Stillness prevailed around us: and the voice

106

That spake was capable to lift the soul
Toward regions yet more tranquil. But, methought,
That he, whose fixed despondency had given
Impulse and motive to that strong discourse,
Was less upraised in spirit than abashed;
Shrinking from admonition, like a man
Who feels that to exhort is to reproach.
Yet not to be diverted from his aim,
The Sage continued:—
“For that other loss,
The loss of confidence in social man,
By the unexpected transports of our age
Carried so high, that every thought, which looked
Beyond the temporal destiny of the Kind,
To many seemed superfluous—as, no cause
Could e'er for such exalted confidence
Exist; so, none is now for fixed despair:
The two extremes are equally disowned
By reason: if, with sharp recoil, from one
You have been driven far as its opposite,
Between them seek the point whereon to build
Sound expectations.
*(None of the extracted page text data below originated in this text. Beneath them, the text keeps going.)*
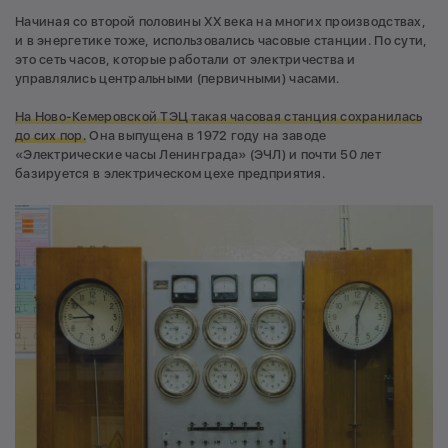
Начиная со второй половины XX века на многих производствах,
и в энергетике тоже, использовались часовые станции. По сути,
это сеть часов, которые работали от электричества и
управлялись центральными (первичными) часами.
На Ново-Кемеровской ТЭЦ такая часовая станция сохранилась
до сих пор.
Она выпущена в 1972 году на заводе
«Электрические часы Ленинграда» (ЭЧЛ) и почти 50 лет
базируется в электрическом цехе предприятия.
So doth he advise
Who shared at first the illusion; but was soon
Cast from the pedestal of pride by shocks
Which Nature gently gave, in woods and fields;
Nor unreproved by Providence, thus speaking
To the inattentive children of the world:
‘Vain-glorious Generation! what new powers
‘On you have been conferred? what gifts, withheld
‘From your progenitors, have ye received,
‘Fit recompense of new desert? what claim
‘Are ye prepared to urge, that my decrees
‘For you should undergo a sudden change;
‘And the weak functions of one busy day,
‘Reclaiming and extirpating, perform
‘What all the slowly-moving years of time,
‘With their united force, have left undone?
‘By nature's gradual processes be taught;

107

‘By story be confounded! Ye aspire
‘Rashly, to fall once more; and that false fruit,
‘Which, to your over-weening spirits, yields
‘Hope of a flight celestial, will produce
‘Misery and shame. But Wisdom of her sons
‘Shall not the less, though late, be justified.’